Commercially, if TNX-102 SL is shown to be effective in PTSD, it should be able to have meaningful sales given the size of the population, even when you adjust for those who are successfully being treated by SSRI therapy and those unwilling to seek treatment. We are currently assuming $113m in sales to the military-related PTSD market and $690m to the rest ($803m in total). These estimates assume that TNX-102 SL is able to capture 10% of the PTSD market (c 2% of the total patient population) that is refractory to SSRIs and with a price of $6 per pill at launch. We are currently assuming that Tonix will find a strategic partner to commercialize TNX-102 SL in PTSD with a focus on those that currently fail SSRI therapy.

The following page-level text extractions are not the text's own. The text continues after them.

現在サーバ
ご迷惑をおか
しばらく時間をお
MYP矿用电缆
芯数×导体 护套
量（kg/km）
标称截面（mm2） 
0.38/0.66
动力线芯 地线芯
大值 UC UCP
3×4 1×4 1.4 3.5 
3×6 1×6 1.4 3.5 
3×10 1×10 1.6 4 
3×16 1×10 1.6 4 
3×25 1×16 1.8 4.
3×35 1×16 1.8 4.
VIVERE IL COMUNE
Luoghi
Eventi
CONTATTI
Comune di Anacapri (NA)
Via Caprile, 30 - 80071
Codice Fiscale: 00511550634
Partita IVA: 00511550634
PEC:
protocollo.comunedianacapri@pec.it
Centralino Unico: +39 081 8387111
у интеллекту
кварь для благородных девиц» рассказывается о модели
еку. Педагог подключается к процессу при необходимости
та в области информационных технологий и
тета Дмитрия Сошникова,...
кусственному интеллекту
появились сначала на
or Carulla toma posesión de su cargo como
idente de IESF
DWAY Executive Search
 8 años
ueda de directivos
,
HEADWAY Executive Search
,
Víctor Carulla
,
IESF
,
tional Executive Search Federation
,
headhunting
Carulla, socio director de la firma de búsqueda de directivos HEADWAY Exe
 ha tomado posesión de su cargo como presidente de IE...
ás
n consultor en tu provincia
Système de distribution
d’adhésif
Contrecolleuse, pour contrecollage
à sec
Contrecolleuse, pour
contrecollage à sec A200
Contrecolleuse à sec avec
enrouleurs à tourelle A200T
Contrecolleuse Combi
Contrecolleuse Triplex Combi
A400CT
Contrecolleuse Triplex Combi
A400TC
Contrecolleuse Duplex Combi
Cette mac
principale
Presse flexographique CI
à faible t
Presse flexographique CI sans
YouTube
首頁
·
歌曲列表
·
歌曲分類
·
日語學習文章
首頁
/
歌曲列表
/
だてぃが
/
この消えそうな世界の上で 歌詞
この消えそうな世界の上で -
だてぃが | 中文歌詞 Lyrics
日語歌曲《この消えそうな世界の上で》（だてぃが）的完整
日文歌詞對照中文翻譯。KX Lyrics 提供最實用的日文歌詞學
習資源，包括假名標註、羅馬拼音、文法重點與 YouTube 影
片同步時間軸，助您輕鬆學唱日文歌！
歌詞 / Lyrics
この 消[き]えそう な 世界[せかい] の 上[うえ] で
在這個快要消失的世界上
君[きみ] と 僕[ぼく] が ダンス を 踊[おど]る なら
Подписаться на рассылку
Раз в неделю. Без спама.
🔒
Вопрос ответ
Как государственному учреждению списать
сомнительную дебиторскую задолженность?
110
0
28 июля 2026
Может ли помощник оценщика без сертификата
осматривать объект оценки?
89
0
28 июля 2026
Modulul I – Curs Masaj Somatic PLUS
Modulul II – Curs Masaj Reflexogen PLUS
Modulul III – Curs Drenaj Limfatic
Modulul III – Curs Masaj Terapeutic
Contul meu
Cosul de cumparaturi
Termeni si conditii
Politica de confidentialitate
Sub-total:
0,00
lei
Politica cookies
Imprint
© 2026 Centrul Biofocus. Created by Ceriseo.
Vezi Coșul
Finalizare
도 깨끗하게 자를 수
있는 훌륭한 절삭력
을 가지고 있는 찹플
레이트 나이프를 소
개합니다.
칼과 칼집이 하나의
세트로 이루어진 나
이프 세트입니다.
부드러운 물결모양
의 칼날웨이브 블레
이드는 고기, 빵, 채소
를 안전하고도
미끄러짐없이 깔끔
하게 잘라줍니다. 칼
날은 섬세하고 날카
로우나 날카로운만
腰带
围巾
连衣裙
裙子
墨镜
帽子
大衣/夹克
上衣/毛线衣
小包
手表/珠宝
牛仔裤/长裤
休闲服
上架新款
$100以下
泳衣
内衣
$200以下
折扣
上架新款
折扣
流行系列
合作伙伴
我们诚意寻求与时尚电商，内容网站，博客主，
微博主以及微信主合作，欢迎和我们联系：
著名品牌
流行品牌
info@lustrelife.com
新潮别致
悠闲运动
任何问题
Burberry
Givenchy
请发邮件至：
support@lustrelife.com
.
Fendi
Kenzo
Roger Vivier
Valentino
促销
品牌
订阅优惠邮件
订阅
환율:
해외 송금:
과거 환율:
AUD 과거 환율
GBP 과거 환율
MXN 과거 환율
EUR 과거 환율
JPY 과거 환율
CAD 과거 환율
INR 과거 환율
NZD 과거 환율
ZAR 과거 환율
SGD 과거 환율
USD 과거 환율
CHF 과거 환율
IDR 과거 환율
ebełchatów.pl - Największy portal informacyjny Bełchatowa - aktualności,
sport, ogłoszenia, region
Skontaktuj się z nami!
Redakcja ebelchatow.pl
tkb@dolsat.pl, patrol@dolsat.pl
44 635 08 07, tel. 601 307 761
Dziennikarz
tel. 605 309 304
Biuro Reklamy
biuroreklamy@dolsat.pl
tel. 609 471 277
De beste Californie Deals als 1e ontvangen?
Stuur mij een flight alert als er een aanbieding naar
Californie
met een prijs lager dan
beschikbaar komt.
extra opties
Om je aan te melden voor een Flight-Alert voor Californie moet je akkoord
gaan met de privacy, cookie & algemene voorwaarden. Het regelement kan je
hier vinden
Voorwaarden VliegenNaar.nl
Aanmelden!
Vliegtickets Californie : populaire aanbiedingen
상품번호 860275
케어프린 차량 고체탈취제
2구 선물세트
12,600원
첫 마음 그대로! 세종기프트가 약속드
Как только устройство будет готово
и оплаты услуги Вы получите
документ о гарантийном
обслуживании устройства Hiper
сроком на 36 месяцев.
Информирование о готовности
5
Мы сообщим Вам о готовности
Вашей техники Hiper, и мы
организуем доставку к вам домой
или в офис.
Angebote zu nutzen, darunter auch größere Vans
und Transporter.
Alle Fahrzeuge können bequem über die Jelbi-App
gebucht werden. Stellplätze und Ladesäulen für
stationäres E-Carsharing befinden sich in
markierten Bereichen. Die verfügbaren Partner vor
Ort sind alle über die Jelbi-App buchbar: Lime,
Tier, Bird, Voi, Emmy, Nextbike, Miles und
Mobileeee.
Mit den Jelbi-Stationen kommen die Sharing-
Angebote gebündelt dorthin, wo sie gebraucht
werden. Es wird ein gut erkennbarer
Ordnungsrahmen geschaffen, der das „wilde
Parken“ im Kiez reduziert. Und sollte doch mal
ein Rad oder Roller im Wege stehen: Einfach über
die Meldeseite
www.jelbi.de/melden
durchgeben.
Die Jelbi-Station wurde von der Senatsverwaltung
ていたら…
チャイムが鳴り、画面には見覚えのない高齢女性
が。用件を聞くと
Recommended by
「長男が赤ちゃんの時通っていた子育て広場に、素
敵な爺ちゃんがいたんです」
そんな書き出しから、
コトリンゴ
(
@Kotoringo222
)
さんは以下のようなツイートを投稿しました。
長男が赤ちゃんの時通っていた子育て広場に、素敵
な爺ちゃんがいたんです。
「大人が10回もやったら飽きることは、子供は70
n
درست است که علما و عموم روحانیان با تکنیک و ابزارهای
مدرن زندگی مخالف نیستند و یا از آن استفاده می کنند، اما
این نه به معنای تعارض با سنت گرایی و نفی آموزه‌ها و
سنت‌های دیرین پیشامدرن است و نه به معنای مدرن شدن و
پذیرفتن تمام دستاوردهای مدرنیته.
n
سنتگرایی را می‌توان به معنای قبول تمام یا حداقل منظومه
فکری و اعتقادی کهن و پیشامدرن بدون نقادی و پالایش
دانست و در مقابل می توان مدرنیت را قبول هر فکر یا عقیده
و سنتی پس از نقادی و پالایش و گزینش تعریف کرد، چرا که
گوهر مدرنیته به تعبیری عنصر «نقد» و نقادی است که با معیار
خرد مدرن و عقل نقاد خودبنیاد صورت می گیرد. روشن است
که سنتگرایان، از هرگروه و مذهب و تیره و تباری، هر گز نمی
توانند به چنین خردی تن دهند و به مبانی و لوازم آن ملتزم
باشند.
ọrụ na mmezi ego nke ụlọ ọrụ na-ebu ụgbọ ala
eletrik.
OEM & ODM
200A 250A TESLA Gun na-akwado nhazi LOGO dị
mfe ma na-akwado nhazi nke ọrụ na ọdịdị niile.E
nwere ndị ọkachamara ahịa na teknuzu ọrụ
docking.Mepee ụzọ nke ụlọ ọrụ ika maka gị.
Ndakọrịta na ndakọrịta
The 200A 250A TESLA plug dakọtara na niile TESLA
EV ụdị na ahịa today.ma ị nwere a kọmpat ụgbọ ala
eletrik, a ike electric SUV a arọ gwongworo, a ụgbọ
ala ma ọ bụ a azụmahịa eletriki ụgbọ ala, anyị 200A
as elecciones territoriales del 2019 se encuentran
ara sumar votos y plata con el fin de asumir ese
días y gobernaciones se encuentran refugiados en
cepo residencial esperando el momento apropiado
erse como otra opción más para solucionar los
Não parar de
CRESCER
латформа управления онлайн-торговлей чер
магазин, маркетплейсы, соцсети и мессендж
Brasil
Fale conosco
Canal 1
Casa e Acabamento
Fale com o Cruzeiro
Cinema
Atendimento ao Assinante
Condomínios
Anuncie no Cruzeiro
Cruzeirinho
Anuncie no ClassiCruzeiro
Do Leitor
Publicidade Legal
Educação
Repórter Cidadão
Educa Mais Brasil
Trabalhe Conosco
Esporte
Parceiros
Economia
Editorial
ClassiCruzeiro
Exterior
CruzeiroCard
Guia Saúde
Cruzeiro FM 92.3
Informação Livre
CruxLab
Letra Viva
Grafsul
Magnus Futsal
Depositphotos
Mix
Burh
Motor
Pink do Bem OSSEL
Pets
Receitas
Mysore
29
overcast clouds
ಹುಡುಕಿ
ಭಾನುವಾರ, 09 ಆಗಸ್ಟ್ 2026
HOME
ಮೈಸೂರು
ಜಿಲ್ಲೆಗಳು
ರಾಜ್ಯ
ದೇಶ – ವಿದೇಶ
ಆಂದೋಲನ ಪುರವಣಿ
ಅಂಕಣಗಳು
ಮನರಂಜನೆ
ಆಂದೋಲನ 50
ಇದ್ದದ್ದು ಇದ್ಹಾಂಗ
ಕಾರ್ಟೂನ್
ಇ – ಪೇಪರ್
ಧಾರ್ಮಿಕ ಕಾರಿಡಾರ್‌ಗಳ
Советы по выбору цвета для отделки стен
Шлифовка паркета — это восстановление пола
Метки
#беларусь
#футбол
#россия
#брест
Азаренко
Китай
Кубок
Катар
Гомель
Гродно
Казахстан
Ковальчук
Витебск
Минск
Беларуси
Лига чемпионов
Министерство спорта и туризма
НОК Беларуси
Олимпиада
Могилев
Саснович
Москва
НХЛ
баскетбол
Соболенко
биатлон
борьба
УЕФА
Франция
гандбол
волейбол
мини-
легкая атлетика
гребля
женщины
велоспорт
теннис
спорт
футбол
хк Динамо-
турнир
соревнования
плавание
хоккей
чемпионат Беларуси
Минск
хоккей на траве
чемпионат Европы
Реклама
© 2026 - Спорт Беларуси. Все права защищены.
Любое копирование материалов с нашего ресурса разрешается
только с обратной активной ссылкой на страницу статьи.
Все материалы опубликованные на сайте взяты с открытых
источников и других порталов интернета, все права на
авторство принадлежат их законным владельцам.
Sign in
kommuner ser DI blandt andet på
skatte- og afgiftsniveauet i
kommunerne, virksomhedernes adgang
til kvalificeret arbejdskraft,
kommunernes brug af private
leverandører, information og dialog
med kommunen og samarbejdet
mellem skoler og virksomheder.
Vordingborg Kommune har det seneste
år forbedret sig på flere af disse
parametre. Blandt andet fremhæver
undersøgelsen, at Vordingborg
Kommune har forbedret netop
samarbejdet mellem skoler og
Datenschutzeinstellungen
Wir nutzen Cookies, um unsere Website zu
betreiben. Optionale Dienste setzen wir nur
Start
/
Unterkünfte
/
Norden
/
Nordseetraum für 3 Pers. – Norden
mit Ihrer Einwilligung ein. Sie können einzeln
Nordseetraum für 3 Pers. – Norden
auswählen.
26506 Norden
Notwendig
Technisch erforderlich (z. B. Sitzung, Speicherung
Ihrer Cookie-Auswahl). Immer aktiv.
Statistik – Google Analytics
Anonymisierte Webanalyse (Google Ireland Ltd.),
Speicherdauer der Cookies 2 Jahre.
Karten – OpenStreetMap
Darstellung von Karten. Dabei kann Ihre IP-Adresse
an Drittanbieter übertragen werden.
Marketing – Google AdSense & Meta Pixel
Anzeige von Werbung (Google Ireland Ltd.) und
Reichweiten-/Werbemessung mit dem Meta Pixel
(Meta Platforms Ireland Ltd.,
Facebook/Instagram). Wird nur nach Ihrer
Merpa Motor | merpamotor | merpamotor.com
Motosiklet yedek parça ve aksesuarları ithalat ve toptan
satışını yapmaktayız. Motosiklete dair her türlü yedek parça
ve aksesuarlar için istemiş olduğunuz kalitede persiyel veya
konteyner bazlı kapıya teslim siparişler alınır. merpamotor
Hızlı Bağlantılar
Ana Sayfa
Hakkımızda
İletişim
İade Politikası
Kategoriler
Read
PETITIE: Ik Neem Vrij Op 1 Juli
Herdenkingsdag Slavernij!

Tension headache program discontinued
Until recently, Tonix had been investigating TNX-201 for the treatment of ETTH in a Phase II clinical trial. Tonix announced in February 2016 that the clinical trial failed to meet its endpoints and that it would discontinue development of the compound. The 147-person trial had three different primary endpoints with progressively more permissive requirements: resolution of headache pain, 70% reduction in pain on the Visual Analog Scale (VAS), or improvement from baseline on the VAS. None of these endpoints reached statistical significance and the company did not provide any more detail on the outcomes. It stated that TNX-201 was very well tolerated, but the failure of the trial and the company’s decision to discontinue the program strongly suggest that the compound has little clinical utility. The result raises some questions considering that TNX-201 is the R-isomer of isometheptene mucate, which has been marketed in combination with acetaminophen and dichloralphenazone (under the brand Midrin) for the treatment of tension and vascular headaches. However, the compound never underwent FDA approval as it was grandfathered in 1962. It is unclear at this point where this molecule failed, given the lack of information regarding its activity. Regardless, we have removed all forecasts related to TNX-201 from our model.